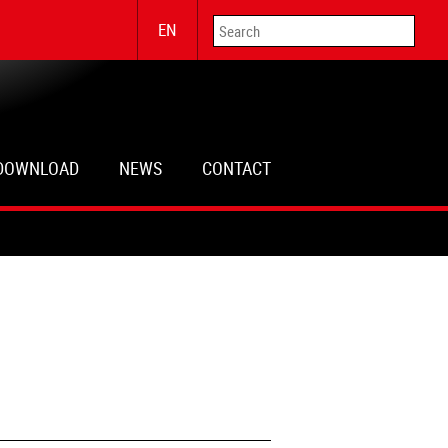
EN
DOWNLOAD
NEWS
CONTACT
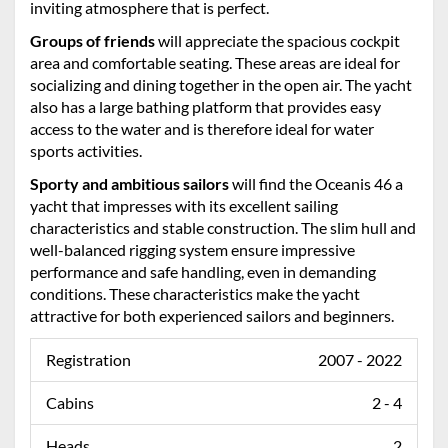
inviting atmosphere that is perfect.
Groups of friends
will appreciate the spacious cockpit
area and comfortable seating. These areas are ideal for
socializing and dining together in the open air. The yacht
also has a large bathing platform that provides easy
access to the water and is therefore ideal for water
sports activities.
Sporty and ambitious sailors
will find the Oceanis 46 a
yacht that impresses with its excellent sailing
characteristics and stable construction. The slim hull and
well-balanced rigging system ensure impressive
performance and safe handling, even in demanding
conditions. These characteristics make the yacht
attractive for both experienced sailors and beginners.
Registration
2007 - 2022
Cabins
2 - 4
Heads
2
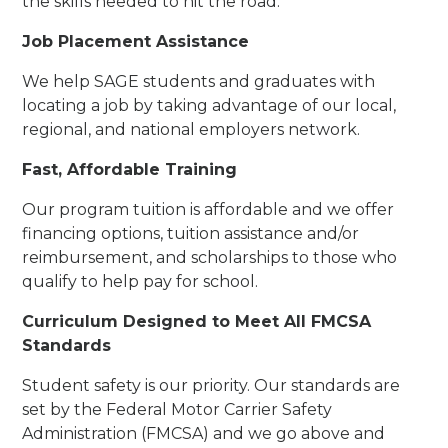
the skills needed to hit the road.
Job Placement Assistance
We help SAGE students and graduates with
locating a job by taking advantage of our local,
regional, and national employers network.
Fast, Affordable Training
Our program tuition is affordable and we offer
financing options, tuition assistance and/or
reimbursement, and scholarships to those who
qualify to help pay for school.
Curriculum Designed to Meet All FMCSA
Standards
Student safety is our priority. Our standards are
set by the Federal Motor Carrier Safety
Administration (FMCSA) and we go above and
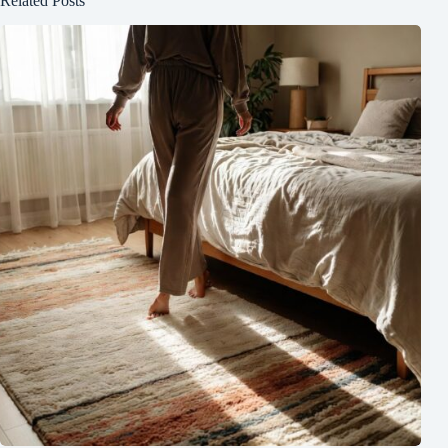
Related Posts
##########
# [YOUR OBJECTIVE]
Retype the records starting at the line that contains "the skills needed to hit the road." and continuing to the end of the records, and leave the pictures out.

# [RESULT BELOW]
the skills needed to hit the road.
Job Placement Assistance
We help SAGE students and graduates with
locating a job by taking advantage of our local,
regional, and national employers network.
Fast, Affordable Training
Our program tuition is affordable and we offer
financing options, tuition assistance and/or
reimbursement, and scholarships to those who
qualify to help pay for school.
Curriculum Designed to Meet All FMCSA
Standards
Student safety is our priority. Our standards are
set by the Federal Motor Carrier Safety
Administration (FMCSA) and we go above and
Related Posts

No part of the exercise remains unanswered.